> _Required tasks_:
**A.** Why do the online card fraud tips say to type your bank's URL into the browser instead of using a link from an unsolicited email?
**B.** According to the online card fraud tips, what do banks use the Verified by Visa or Securecode password for?

> _Excerpted passage_:
>>>

Top 10 tips to protect yourself against online card fraud
1. Anti-virus software
Keep your anti-virus software up-to-date. Poor or out-of-date anti-virus software can expose you to a score of vulnerabilities. A prime example of this is phishing, in which fraudulent emails and copy-cat websites are used to coax valuable information from users.
Account numbers, passwords, log-in IDs and so forth can be collected and eventually exploited by criminals in this way, but up-to-date virus software should be able to detect this kind of scam relatively easily.
2. Secure Urls
Only shop or pass on card details where you see an unbroken key symbol or 's' in the URL prefix (e.g., https): The 's' ensures that you are using the secure URL scheme and that the server with which the user is interacting has been authenticated. Information passing through the website is encrypted, making communications much more secure.
3. Look after your passwords
If you have registered for Verified by Visa or Securecode for MasterCard, keep your password safe. Banks use this code as further verification of your identity - essentially it replaces your signature. It's often the final stage before a payment is made and significantly reduces the risks of online shopping.
If a fraudster were able to steal this number, there is very little immediate action that could be taken to terminate any fraudulent activity on your card.
4. High security
Keep your computer security settings high to avoid attack. Fraudsters with even moderate hacking abilities may be able to crack low levels of security, and as such infiltrate any personal information stored on your computer. This is particularly problematic if information has been stored by your internet browser's cookies.
5. Beware suspicious emails
Beware of emails requesting personal information such as PIN or card security codes. Banks will never ask you for this information via email. Report any suspicious emails to your bank immediately.
6. Don't use provided links
Type the URL of your bank into your browser. Don't use a link provided in an unsolicited email: these links could potentially lead to copy-cat sites, or direct you to potentially harmful sites that may infect your computer.

<<<

> _Entries shown_:
>>>

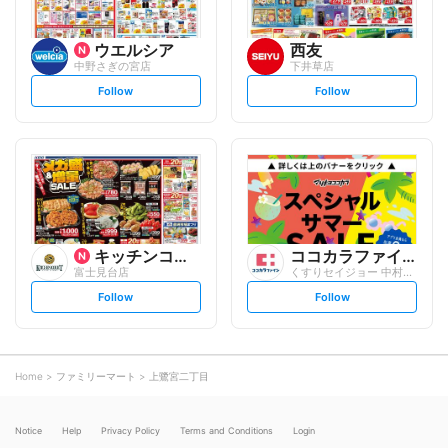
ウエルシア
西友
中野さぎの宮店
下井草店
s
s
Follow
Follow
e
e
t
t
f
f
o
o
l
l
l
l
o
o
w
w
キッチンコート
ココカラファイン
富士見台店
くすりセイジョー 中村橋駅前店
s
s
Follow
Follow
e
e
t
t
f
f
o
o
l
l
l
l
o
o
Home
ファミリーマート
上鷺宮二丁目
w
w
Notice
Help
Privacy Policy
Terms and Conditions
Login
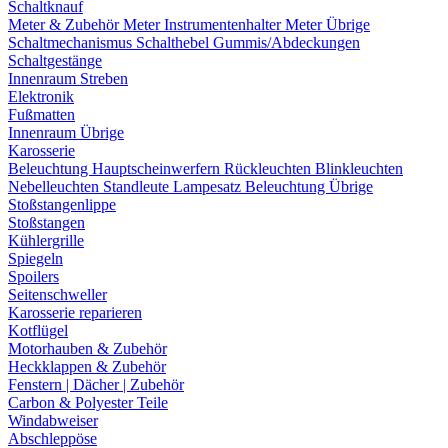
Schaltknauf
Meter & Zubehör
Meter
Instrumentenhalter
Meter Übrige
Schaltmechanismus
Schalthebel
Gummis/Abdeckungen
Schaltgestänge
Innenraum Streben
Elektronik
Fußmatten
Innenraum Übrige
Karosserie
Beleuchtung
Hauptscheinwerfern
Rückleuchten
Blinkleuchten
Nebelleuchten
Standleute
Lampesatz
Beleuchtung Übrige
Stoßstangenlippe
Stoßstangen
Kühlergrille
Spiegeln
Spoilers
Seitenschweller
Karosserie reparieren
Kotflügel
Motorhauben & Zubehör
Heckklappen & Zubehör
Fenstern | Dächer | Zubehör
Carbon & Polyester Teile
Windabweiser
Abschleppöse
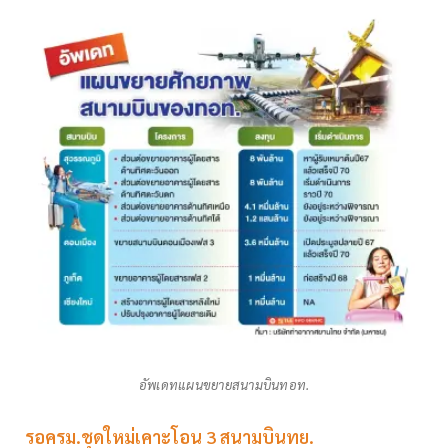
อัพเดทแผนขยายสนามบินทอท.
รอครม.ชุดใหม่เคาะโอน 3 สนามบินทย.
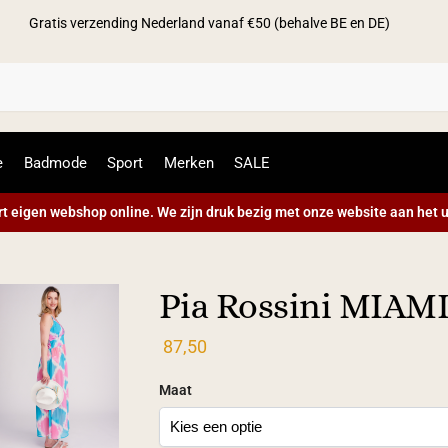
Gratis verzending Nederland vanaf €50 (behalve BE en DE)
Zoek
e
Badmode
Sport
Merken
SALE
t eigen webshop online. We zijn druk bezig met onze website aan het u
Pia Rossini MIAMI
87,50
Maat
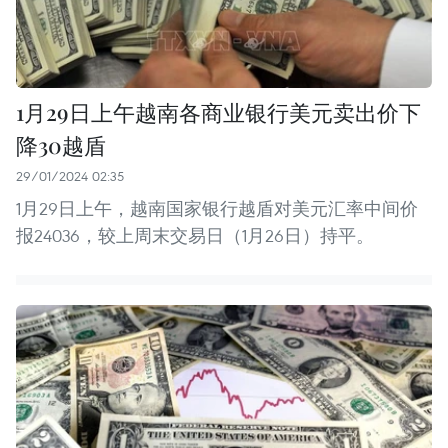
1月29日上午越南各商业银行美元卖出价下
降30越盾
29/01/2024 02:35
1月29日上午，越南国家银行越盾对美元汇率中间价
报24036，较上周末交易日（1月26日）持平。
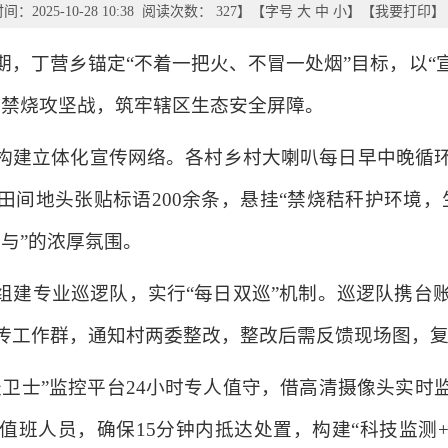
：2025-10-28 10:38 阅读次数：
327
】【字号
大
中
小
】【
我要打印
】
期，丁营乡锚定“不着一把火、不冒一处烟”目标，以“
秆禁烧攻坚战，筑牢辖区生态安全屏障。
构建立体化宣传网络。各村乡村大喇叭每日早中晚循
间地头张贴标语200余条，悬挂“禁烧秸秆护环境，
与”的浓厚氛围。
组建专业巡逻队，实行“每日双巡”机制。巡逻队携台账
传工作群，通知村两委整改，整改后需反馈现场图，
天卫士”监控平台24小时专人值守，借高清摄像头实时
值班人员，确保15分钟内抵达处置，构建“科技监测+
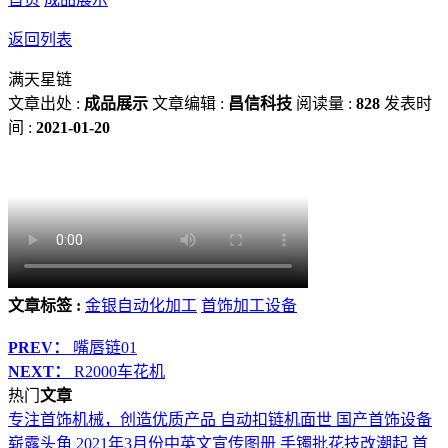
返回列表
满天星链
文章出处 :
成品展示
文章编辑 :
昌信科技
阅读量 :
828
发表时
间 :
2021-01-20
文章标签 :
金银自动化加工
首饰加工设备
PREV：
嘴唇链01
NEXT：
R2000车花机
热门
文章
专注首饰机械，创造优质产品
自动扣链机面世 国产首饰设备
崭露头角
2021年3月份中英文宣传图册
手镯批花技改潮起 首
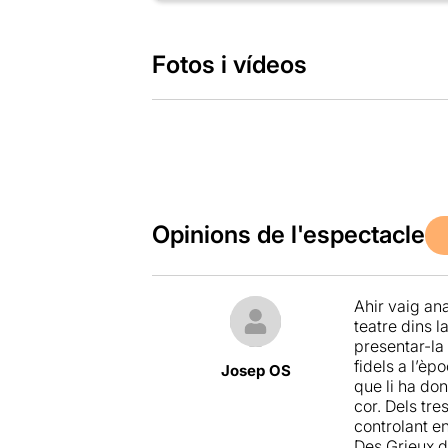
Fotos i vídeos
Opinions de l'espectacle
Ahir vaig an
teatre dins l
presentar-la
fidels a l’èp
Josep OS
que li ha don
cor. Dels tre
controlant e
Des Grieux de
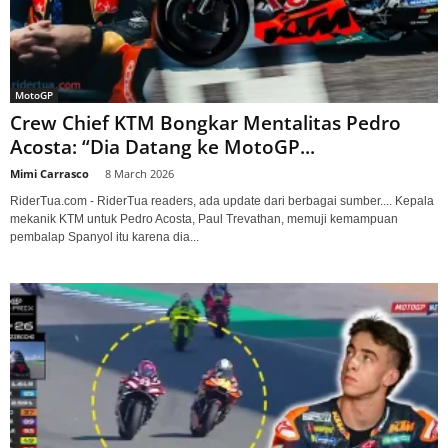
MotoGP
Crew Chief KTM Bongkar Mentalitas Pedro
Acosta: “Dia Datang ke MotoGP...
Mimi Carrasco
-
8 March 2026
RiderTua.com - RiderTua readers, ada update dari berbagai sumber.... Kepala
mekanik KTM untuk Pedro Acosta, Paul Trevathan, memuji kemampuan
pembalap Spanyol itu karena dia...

<<<

> _Task-by-task results_:
**A.** Such links could lead to copy-cat sites or send you to harmful sites that may infect your computer.

**B.** Banks use it as further verification of your identity, essentially in place of your signature.